Fast drei Monate nach diesem üppigen Abendessen und obwohl die französische Meisterschaftssaison am 19. Mai endete, waren die Gespräche erfolglos und wir wissen immer noch nicht, wer der Sender der nächsten Ausgabe der Ligue 1 sein wird, die voraussichtlich wieder aufgenommen wird am 16. August.

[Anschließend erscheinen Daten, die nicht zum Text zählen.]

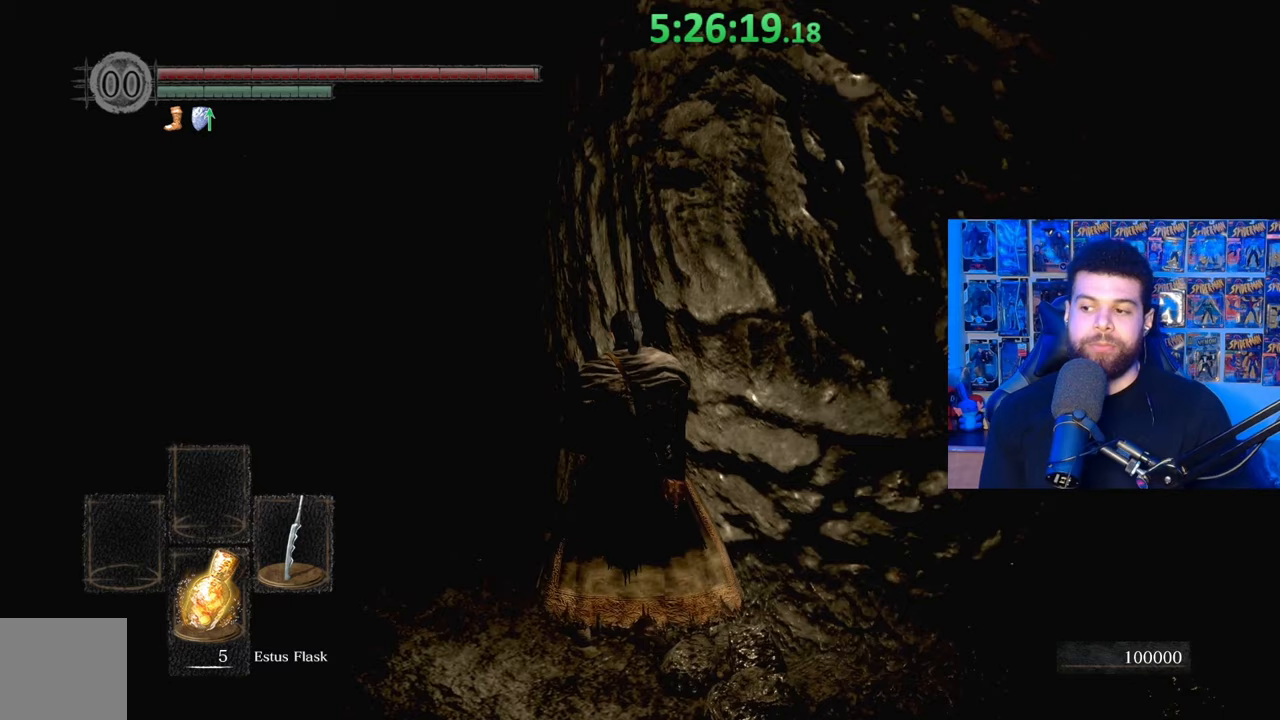
{"buttons": [], "left_stick": "up-left", "right_stick": "center", "events": [[317, "left_stick", "up-left"]]}
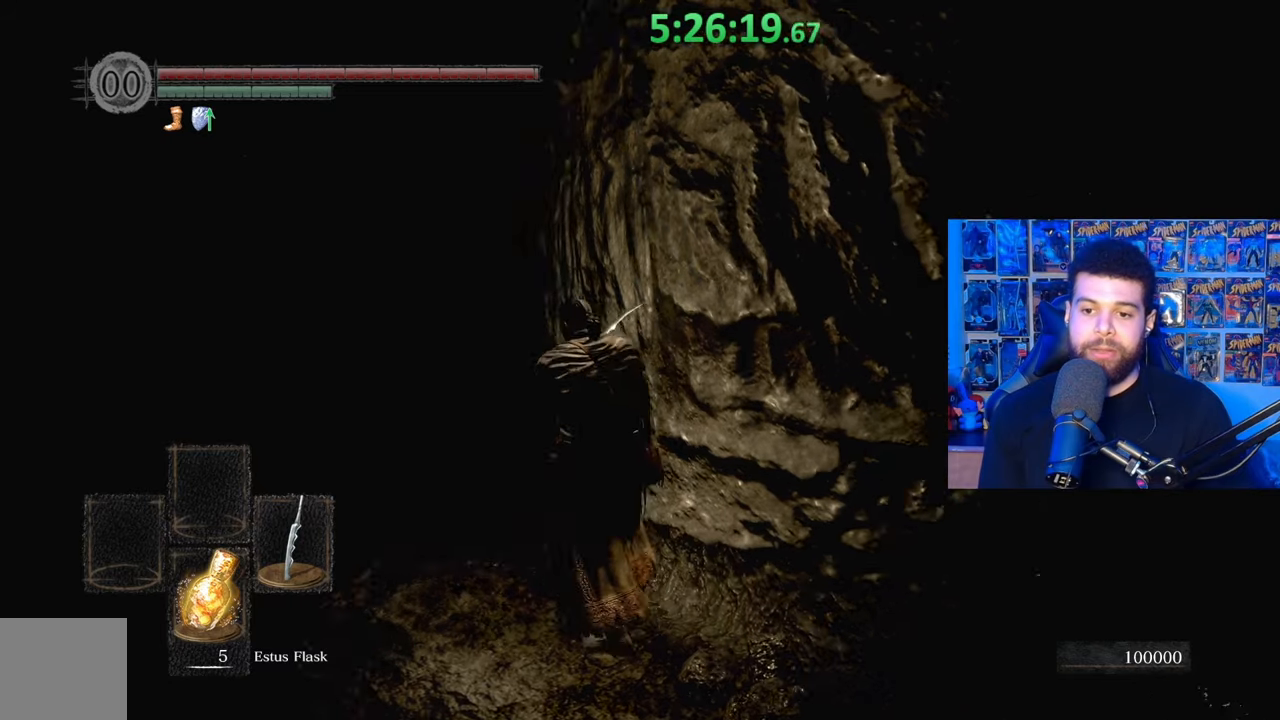
{"buttons": [], "left_stick": "up-left", "right_stick": "right", "events": [[117, "right_stick", "right"], [283, "right_stick", "center"], [417, "right_stick", "right"]]}
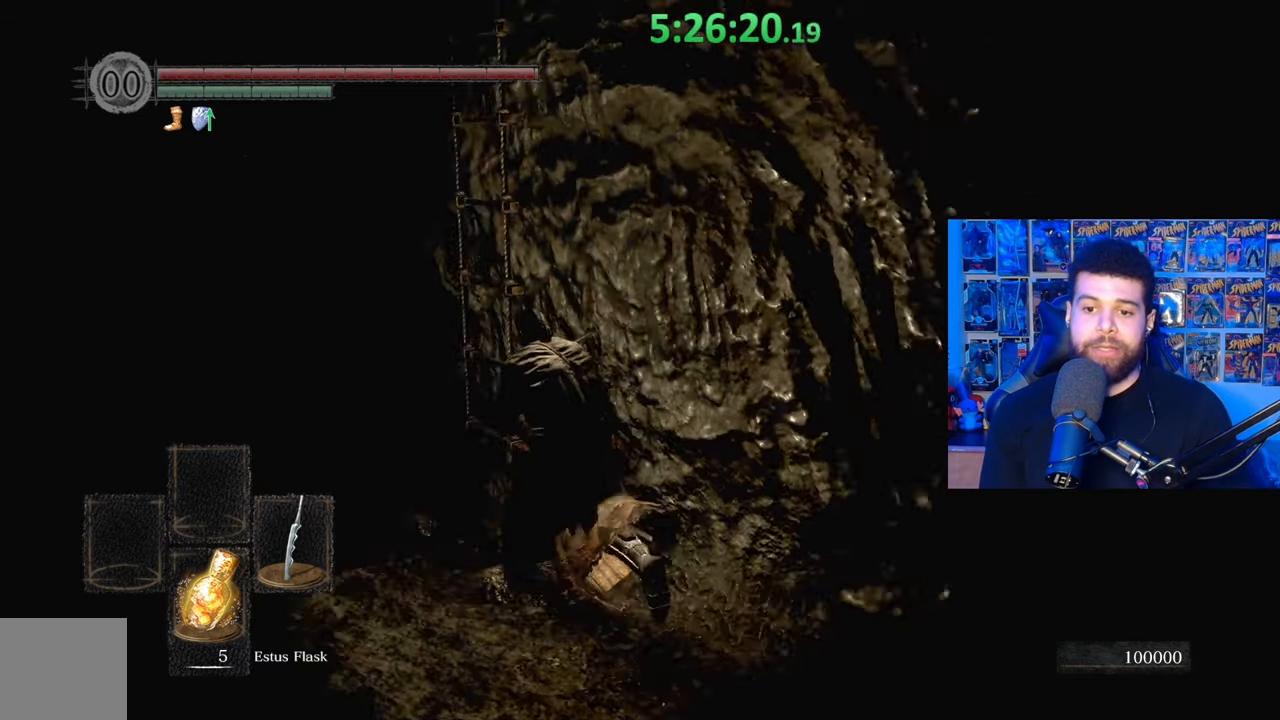
{"buttons": [], "left_stick": "center", "right_stick": "center", "events": [[83, "right_stick", "center"], [317, "right_stick", "right"], [383, "left_stick", "center"], [417, "right_stick", "center"]]}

Verhandlungen mit Katar – beschrieben als „Feuerwehrmann“ von Personen, die dem Fall nahe stehen – weiter. Sie werden unter größter Geheimhaltung mit dem CEO von BeIN Media, Yousef Al-Obaidly, von Herrn Labrune durchgeführt, dessen Mandat bei der LFP durch die Gründung eines Handelsunternehmens im Jahr 2022 und die Investition von 1,5 Milliarden Euro gekennzeichnet ist durch den CVC Capital Partners-Fonds (der seit März Gegenstand einer vorläufigen Untersuchung durch die nationale Finanzstaatsanwaltschaft ist).

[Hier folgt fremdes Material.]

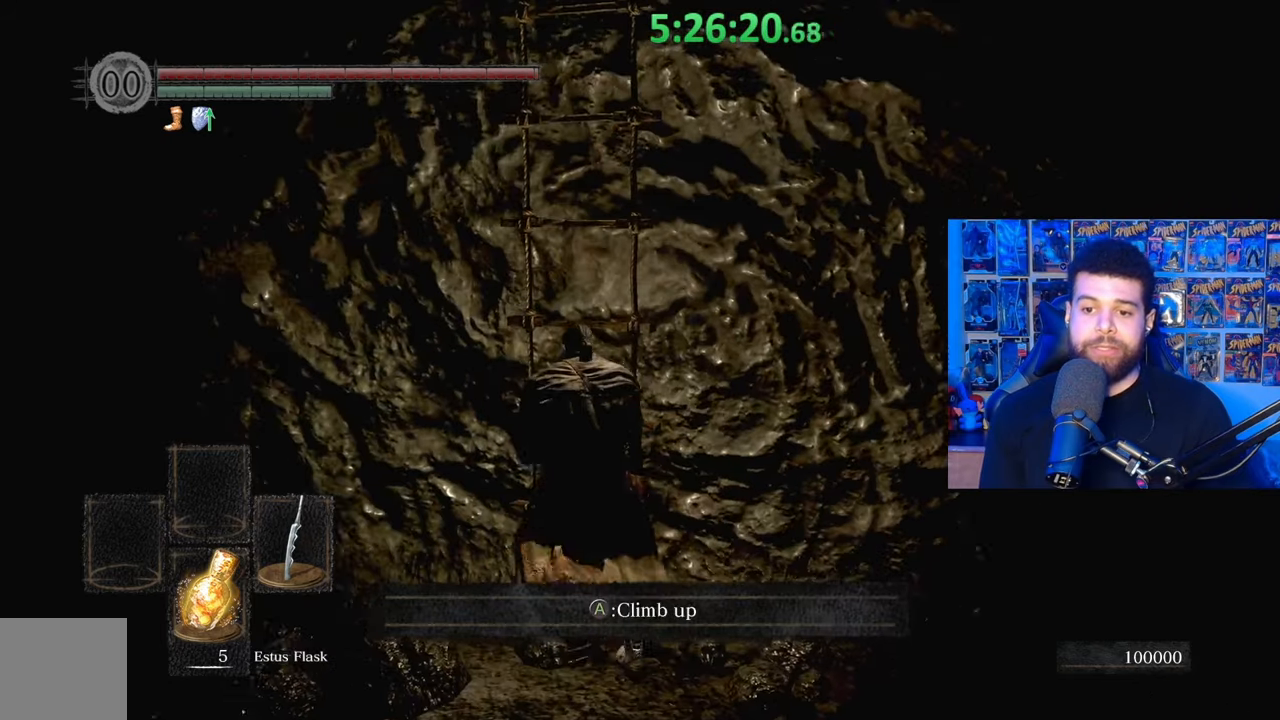
{"buttons": [], "left_stick": "up", "right_stick": "center", "events": [[33, "A", "down"], [33, "left_stick", "right"], [100, "left_stick", "up-right"], [133, "A", "up"], [217, "A", "down"], [233, "left_stick", "center"], [283, "A", "up"], [383, "A", "down"], [467, "left_stick", "up"], [483, "A", "up"]]}
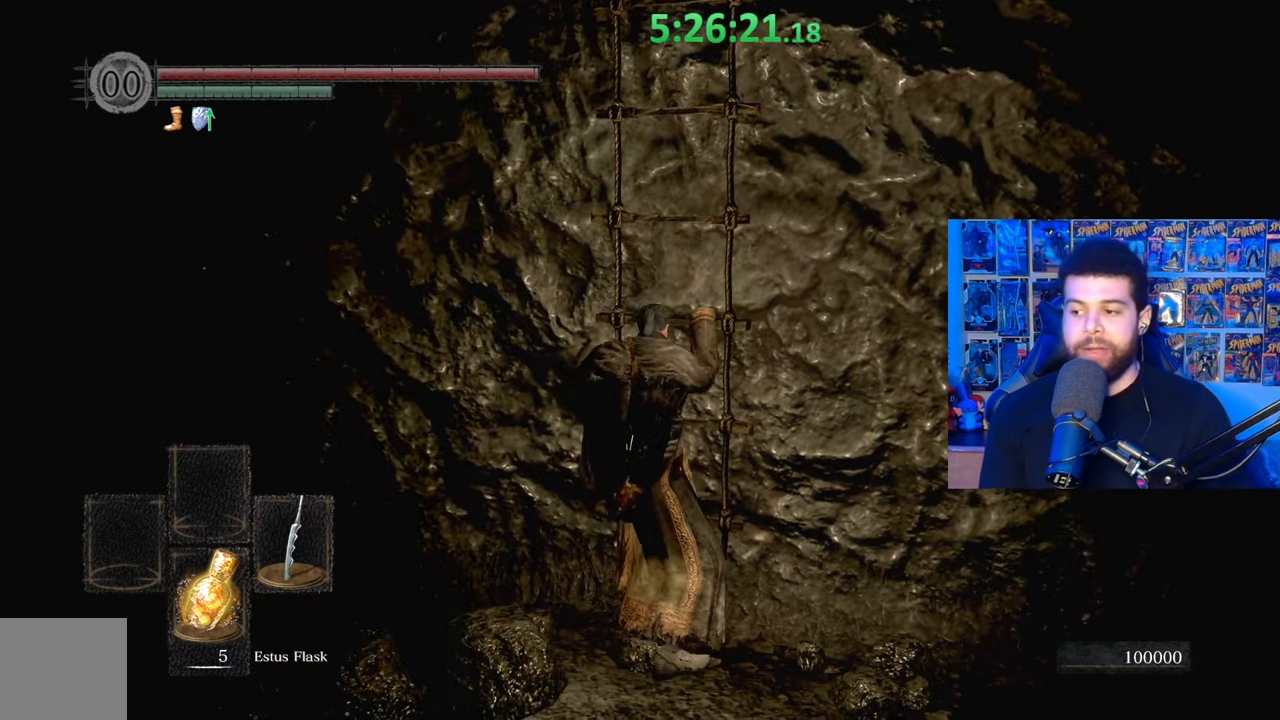
{"buttons": [], "left_stick": "up", "right_stick": "center", "events": [[183, "left_stick", "center"], [383, "left_stick", "up"]]}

„Nichts filtert“, bemerkt der Präsident eines historischen französischen Fußballvereins, der anonym bleiben möchte. Für ihn und seine Kollegen ist das Thema von entscheidender Bedeutung: Die TV-Rechte, die von der Nationalen Direktion für Managementkontrolle, der Finanzaufsichtsbehörde des französischen Fußballs, überwacht werden, bestimmen einen großen Teil der Vereinsbudgets für die Saison 2024–2025. „Labrune sperrt das Kom sehr gut. Auch im Vorstand der Liga liegen uns keine Informationen vor“beobachtet eines seiner Mitglieder.